Pick out and copy every line in the rows below that contains the word "from". Case counts.

Source records below:

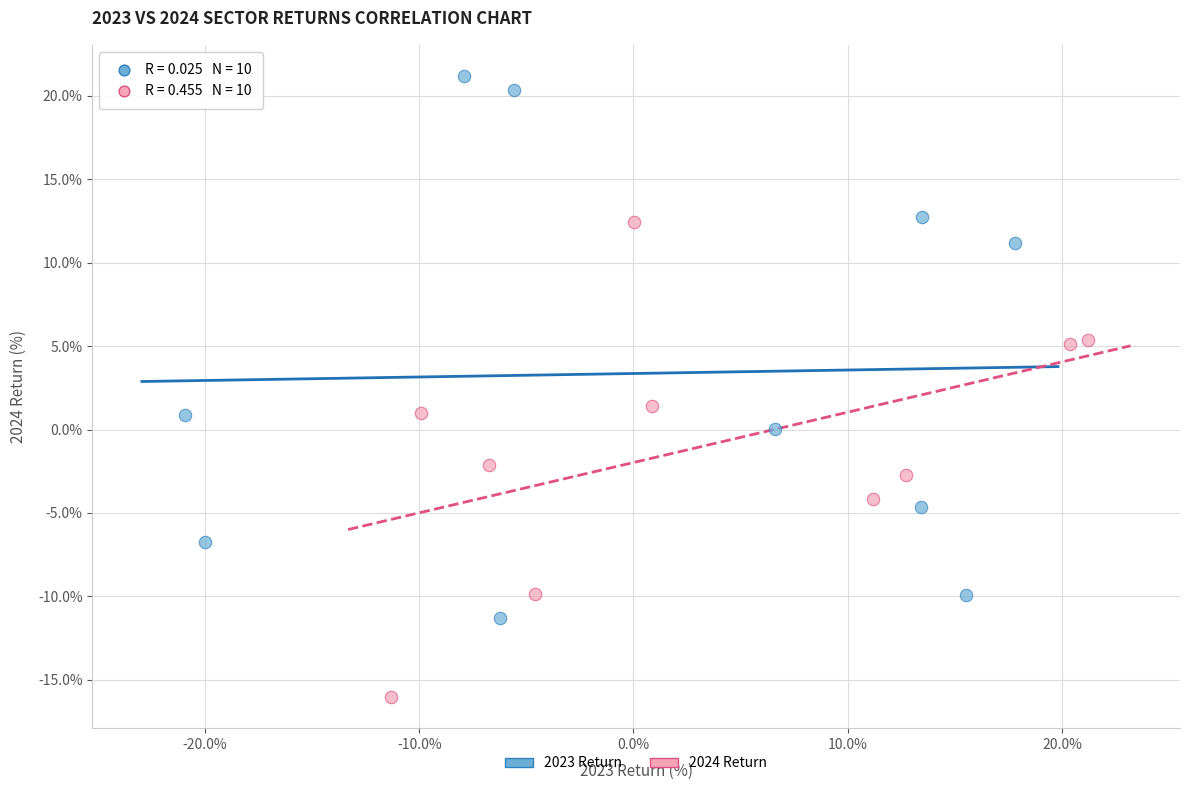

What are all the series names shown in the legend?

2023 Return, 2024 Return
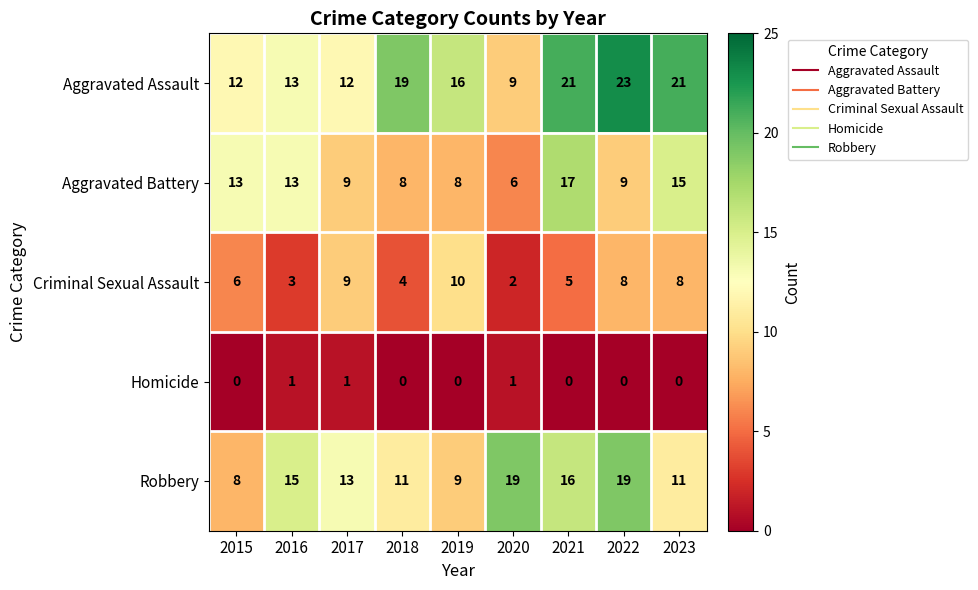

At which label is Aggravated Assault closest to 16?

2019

End of Source records.
Source records below:

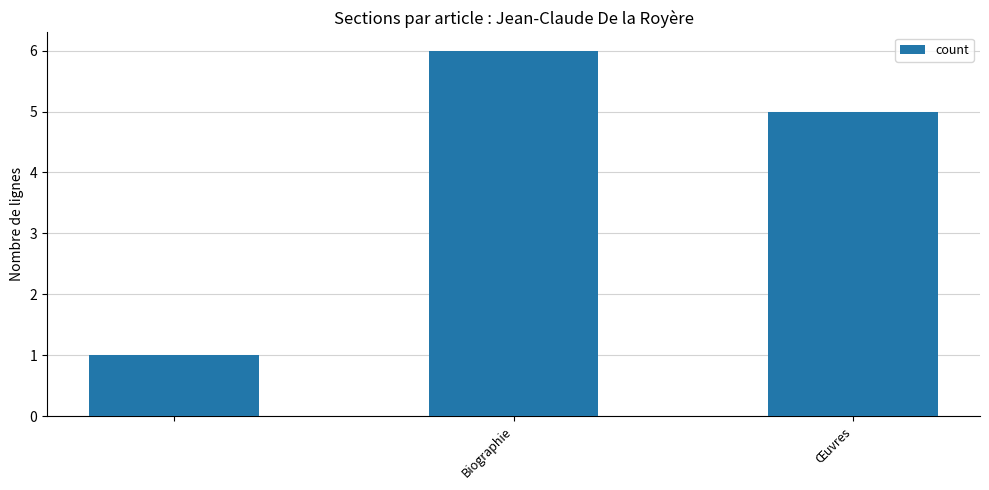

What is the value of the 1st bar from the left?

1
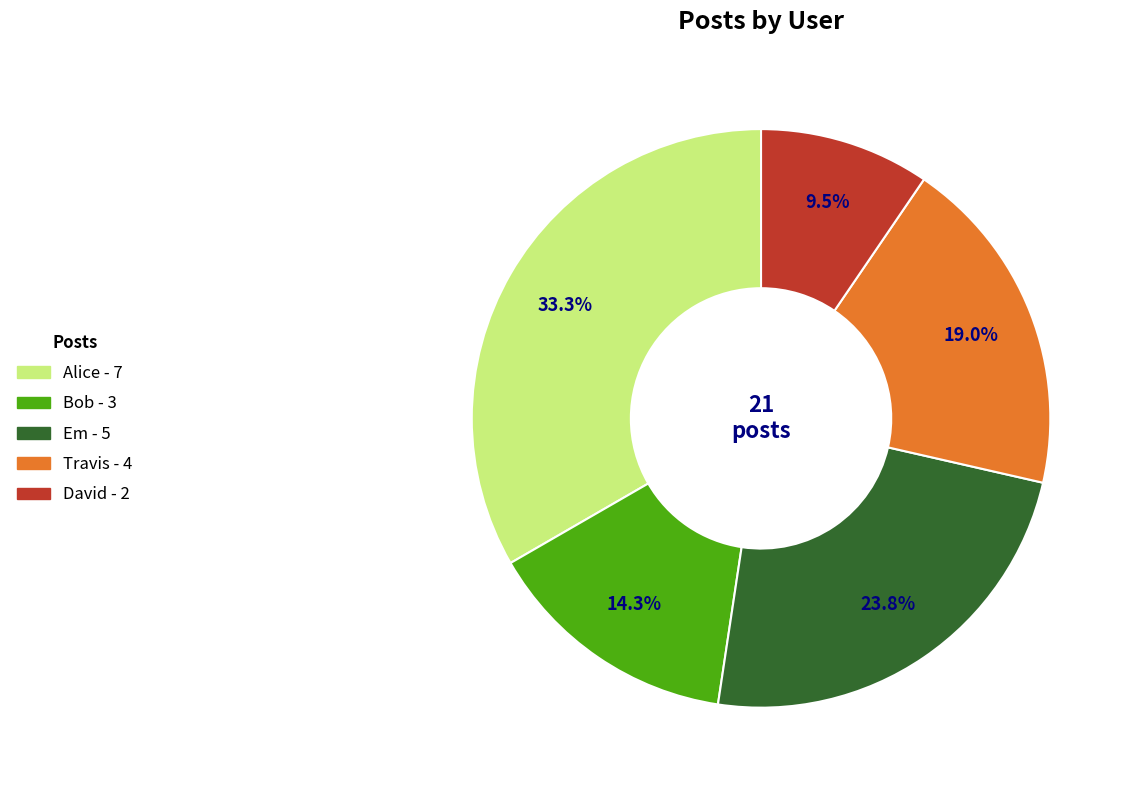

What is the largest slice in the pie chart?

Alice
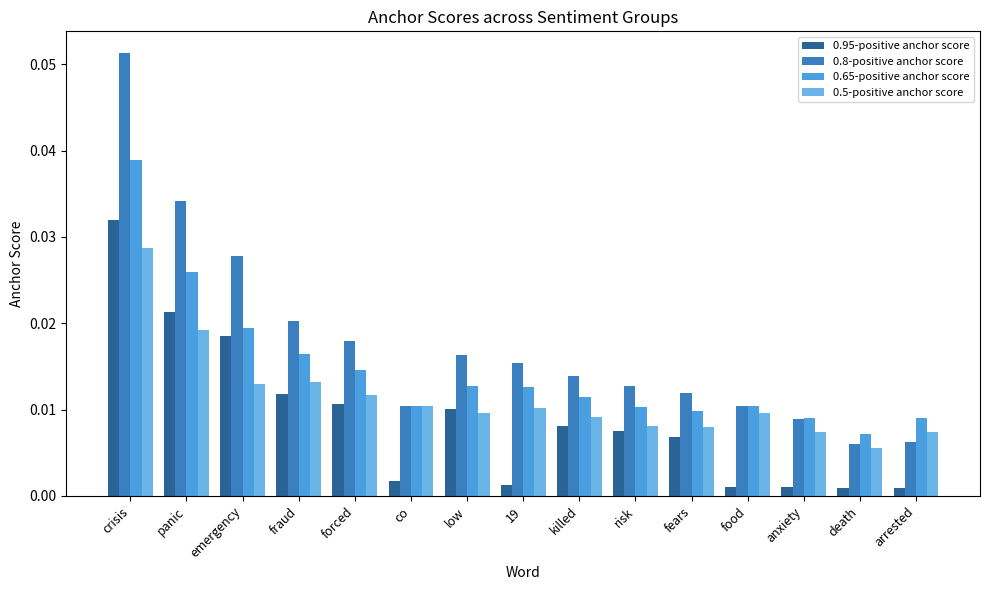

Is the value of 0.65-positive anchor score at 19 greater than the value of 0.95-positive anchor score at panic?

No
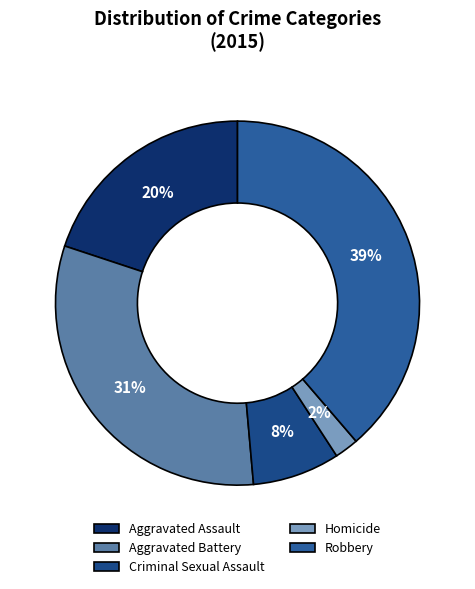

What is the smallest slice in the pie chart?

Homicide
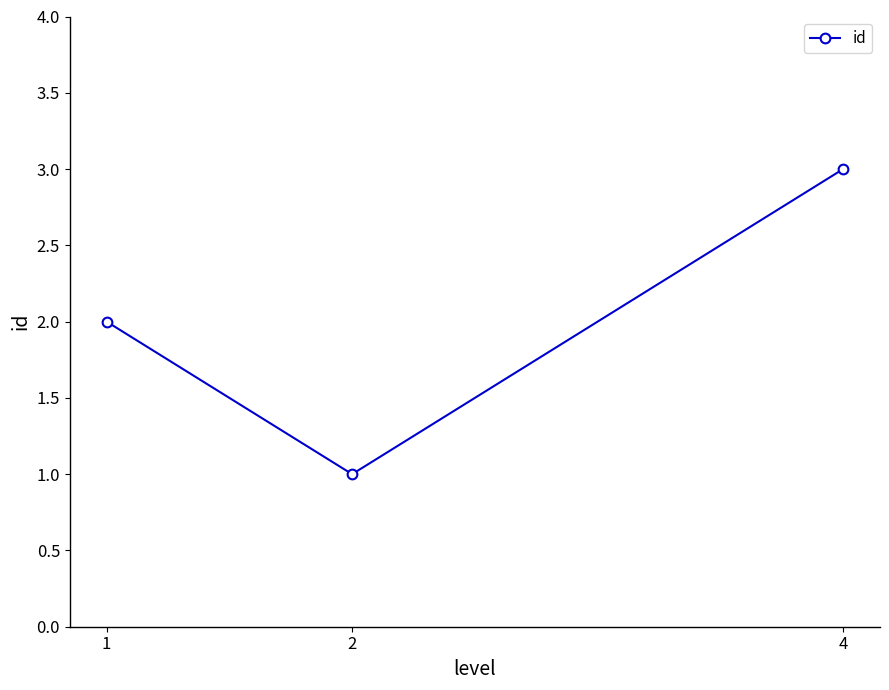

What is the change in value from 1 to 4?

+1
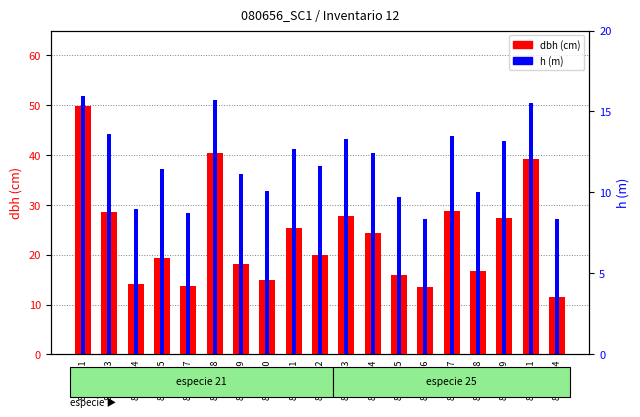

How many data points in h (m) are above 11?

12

End of Source records.
Source records below:

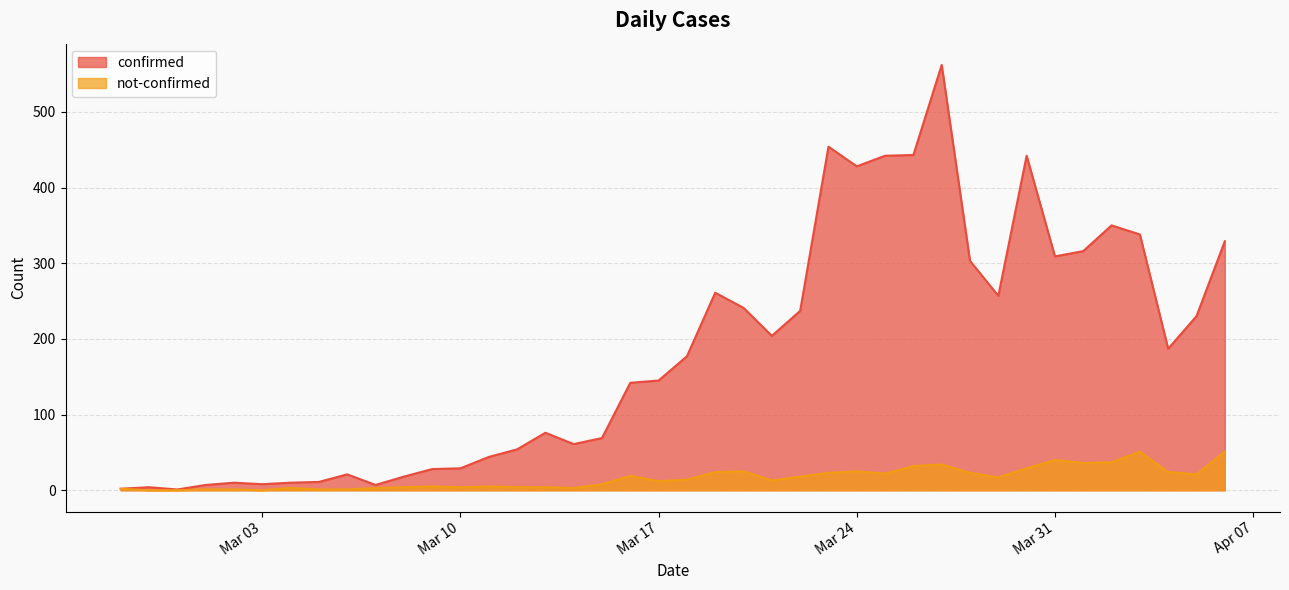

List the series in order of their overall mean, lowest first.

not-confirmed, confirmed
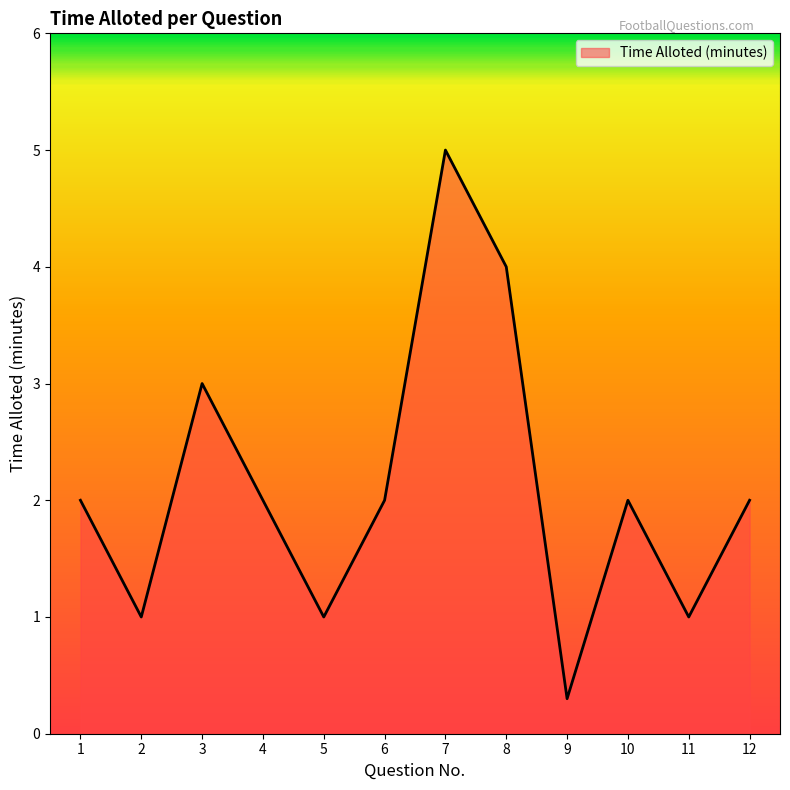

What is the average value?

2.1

End of Source records.

• _Result_
What is the value of the 1st bar from the left?
What is the change in value from 1 to 4?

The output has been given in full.